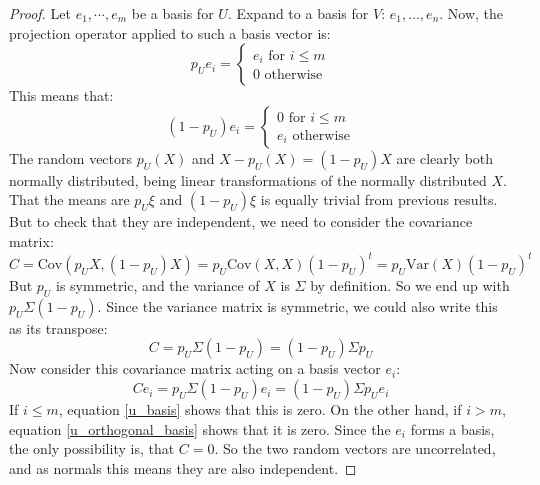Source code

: \documentclass[12pt, a4paper]{article}
\numberwithin{equation}{section}
\begin{document}
\begin{proof}
Let $e_1,\cdots,e_m$ be a basis for $U$. Expand to a basis for $V$: $e_1,\dots,e_n$. Now, the projection operator applied to such a basis vector is:
\begin{equation}
\label{u_basis}
p_U e_i=
\begin{cases}
e_i\textrm{ for } i\le m \\
0\textrm{ otherwise}
\end{cases}
\end{equation}
This means that:
\begin{equation}
\label{u_orthogonal_basis}
(1-p_U)e_i=
\begin{cases}
0\textrm{ for } i\le m \\
e_i\textrm{ otherwise}
\end{cases}
\end{equation}
The random vectors $p_U(X)$ and $X-p_U(X)=(1-p_U)X$ are clearly both normally distributed, being linear transformations of the normally distributed $X$. That the means are $p_U\xi$ and $(1-p_U)\xi$ is equally trivial from previous results. But to check that they are independent, we need to consider the covariance matrix:
\begin{equation}
C=\textrm{Cov}(p_U X,(1-p_U)X)=p_U\textrm{Cov}(X,X)(1-p_U)^t=p_U\textrm{Var}(X)(1-p_U)^t
\end{equation}
But $p_U$ is symmetric, and the variance of $X$ is $\Sigma$ by definition. So we end up with $p_U\Sigma(1-p_U)$. Since the variance matrix is symmetric, we could also write this as its transpose:
\begin{equation}
C=p_U\Sigma(1-p_U)=(1-p_U)\Sigma p_U
\end{equation}
Now consider this covariance matrix acting on a basis vector $e_i$:
\begin{equation}
C e_i=p_U\Sigma(1-p_U)e_i=(1-p_U)\Sigma p_U e_i
\end{equation}
If $i\le m$, equation \ref{u_basis} shows that this is zero. On the other hand, if $i>m$, equation \ref{u_orthogonal_basis} shows that it is zero. Since the $e_i$ forms a basis, the only possibility is, that $C=0$. So the two random vectors are uncorrelated, and as normals this means they are also independent.


\end{proof}
\end{document}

**********

◆ **Work item**
Restate, without alteration, the lines of the material above that begin at the one containing "Now consider this" and run through its last line.

◆ **Exercise solution**
Now consider this covariance matrix acting on a basis vector $e_i$:
\begin{equation}
C e_i=p_U\Sigma(1-p_U)e_i=(1-p_U)\Sigma p_U e_i
\end{equation}
If $i\le m$, equation \ref{u_basis} shows that this is zero. On the other hand, if $i>m$, equation \ref{u_orthogonal_basis} shows that it is zero. Since the $e_i$ forms a basis, the only possibility is, that $C=0$. So the two random vectors are uncorrelated, and as normals this means they are also independent.


\end{proof}
\end{document}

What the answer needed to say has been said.